====== Available data ======
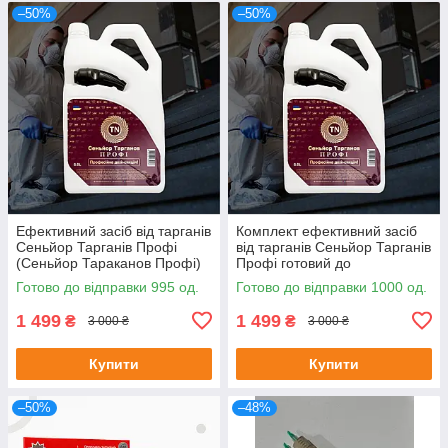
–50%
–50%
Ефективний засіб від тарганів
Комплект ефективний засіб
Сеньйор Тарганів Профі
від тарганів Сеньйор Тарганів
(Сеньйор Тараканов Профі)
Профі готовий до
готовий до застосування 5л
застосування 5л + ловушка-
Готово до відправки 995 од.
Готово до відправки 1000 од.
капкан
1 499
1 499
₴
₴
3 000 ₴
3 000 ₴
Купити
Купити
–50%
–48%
======
====== Available data ======
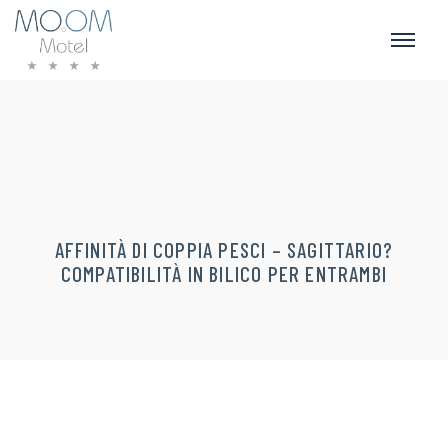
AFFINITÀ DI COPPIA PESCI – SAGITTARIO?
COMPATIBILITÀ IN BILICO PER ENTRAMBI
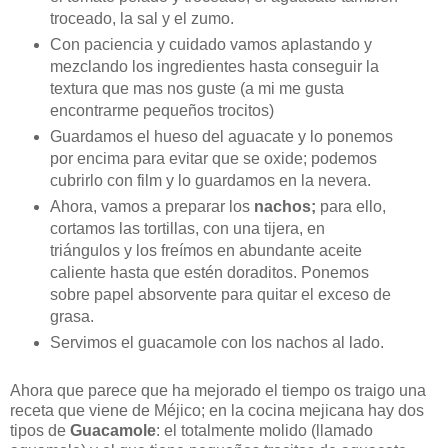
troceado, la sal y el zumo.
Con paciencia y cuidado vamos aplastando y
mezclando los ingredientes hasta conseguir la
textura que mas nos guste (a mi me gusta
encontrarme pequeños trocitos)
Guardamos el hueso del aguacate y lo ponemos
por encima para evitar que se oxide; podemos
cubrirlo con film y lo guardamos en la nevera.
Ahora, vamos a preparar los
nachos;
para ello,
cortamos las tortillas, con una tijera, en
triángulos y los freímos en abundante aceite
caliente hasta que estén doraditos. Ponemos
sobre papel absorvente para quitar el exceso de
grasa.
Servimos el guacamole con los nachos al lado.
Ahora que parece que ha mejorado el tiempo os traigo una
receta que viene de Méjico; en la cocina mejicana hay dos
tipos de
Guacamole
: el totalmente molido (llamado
======
*What is being asked:*
Of the entries listed above, reproduce only the lines starting at the line containing "receta que viene" and ending at the line containing "totalmente molido (llamado". Include both, exactly as they stand.

*Solution to this task:*
receta que viene de Méjico; en la cocina mejicana hay dos
tipos de
Guacamole
: el totalmente molido (llamado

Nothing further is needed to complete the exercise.